DROIT DE SUITE - Chaque matin retour sur un sujet, un personnage, un lieu qui a marqué l'actualité de ces derniers mois. Aujourd'hui, que sont devenus les acteurs? Les promesses ont-elles été tenues? Y-a-t-il eu des changements sur le terrain? Ce mercredi, RMC est revenue sur l'affaire des navires Mistral jamais livrés à la Russie.

Que sont devenus les deux Mistral construits à St Nazaire pour les Russes ? Les deux navires n'ont jamais été livrés à la Russie. En novembre 2014, en raison de la crise ukrainienne, la livraison du "Vladivostok" et du "Sebastopol" est suspendue. Ils mouillent donc toujours au port de Saint-Nazaire.
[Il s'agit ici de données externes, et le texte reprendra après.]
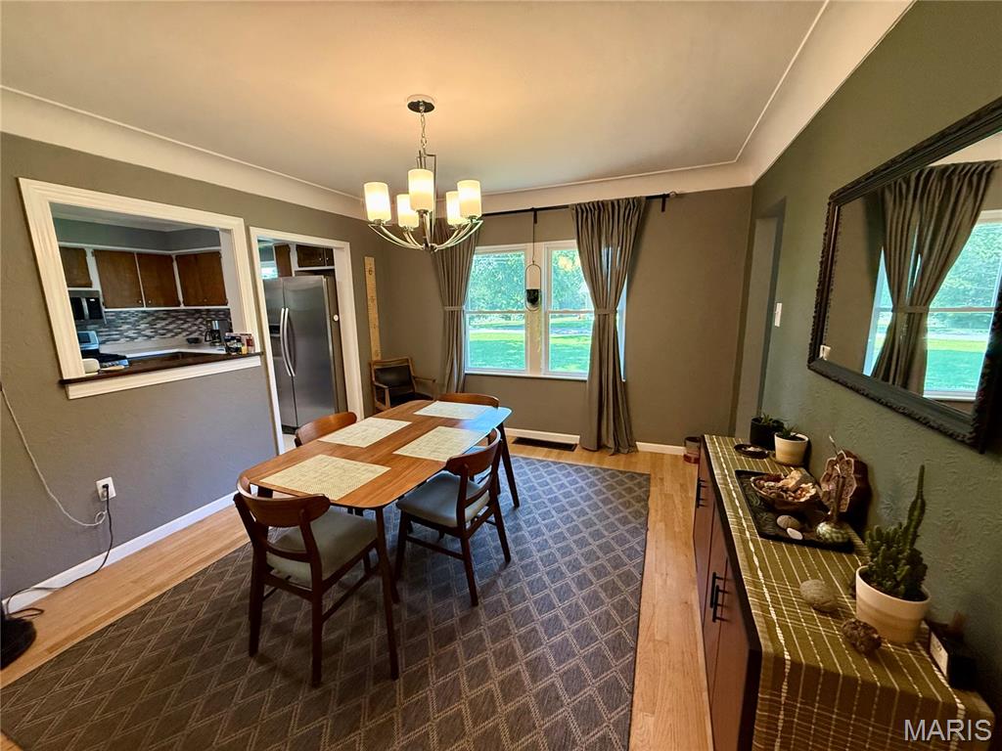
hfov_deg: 102.1
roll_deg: +2.0
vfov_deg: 85.7
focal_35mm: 14
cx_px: 501
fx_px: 405
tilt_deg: -10.9
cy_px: 376
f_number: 2.2
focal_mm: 2.22
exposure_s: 1/120
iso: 400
Fin avril, François Hollande a admis que la France pourrait être amenée à rembourser les montants déjà versés par la Russie. Pour rappel, la France et la Russie avaient conclu en juin 2011, sous le mandat de Nicolas Sarkozy, un contrat d’environ 1,2 milliard d’euros pour ces deux porte-hélicoptères français.

Si, à l'heure actuelle, ces deux engins sont toujours à quai dans le port de Saint-Nazaire, il est impossible de s’en approcher à moins de 200m. "C'est un enclos complètement fermé, grillagé avec à certains emplacements du barbelés. On ne le voit que des parkings ou de la route, mais cet enclos est protégé et non accessible", confirme Françoise, syndicaliste sur les chantiers navals.

"Revendable, mais à quel coût?"

Pour autant, est ce qu’un jour ces Mistral repartiront en mer? Pour cela, il faudrait trouver un pays prêt à les racheter or la Russie s’y oppose et de toute façon il est pratiquement impossible de les vendre un autre pays. "La problématique c'est qu'actuellement toute la signalétique et l'informatique à l'intérieur est tout en russe, explique Françoise. Il pourrait être revendable, mais à quel coût? S'il faut tout remettre au goût d'un potentiel pays acheteur cela à un coût".

Ce n'est pas tout, "il faut savoir que selon le pavillon sous lequel navigue un bateau, la réglementation n'est pas la même. Il y a des pays dans lesquels les réglementations sont beaucoup plus dures que celles de la Russie. Donc cela pourrait nécessiter d'autres mises aux normes qui pourraient coûter très cher". De plus, les termes du contrat ont fortement tendu les relations diplomatiques et commerciales entre les deux pays. Ainsi, Moscou demande le remboursement des navires estimé à 1,2 milliards d’euros alors que Paris, de son côté, ne veut pas verser au-delà d’un milliard.

"Nous avons été extrêmement naïfs"

"Très clairement, du point de vue russe, la confiance faite à la France en tant que fournisseur et partenaire de technologie en matière d'armement est rompue. Et je ne pense pas que cette confiance sera susceptible de revenir", juge Philippe Migault, chercheur à l’Institut de relations internationales et stratégiques. Il ajoute: "Pendant que nous prenons des sanctions vis-à-vis de la Russie, la part de commerce des Américains avec les Russes augmente".

Un constat "paradoxal" pour cet expert: " Alors que nous avons cédé à des pressions américaines pour prendre des sanctions contre les Russes, pendant ce temps-là, les entreprises américaines augmentent leur business en Russie. Je pense que dans cette affaire nous avons été extrêmement naïfs et absolument pas pragmatiques d'un point de vue diplomatique". A noter enfin que le fait de garder à quai ces deux navires coûte plus d’un million d'euros par mois au constructeur naval, rien que pour les frais de gardiennage et de maintenance.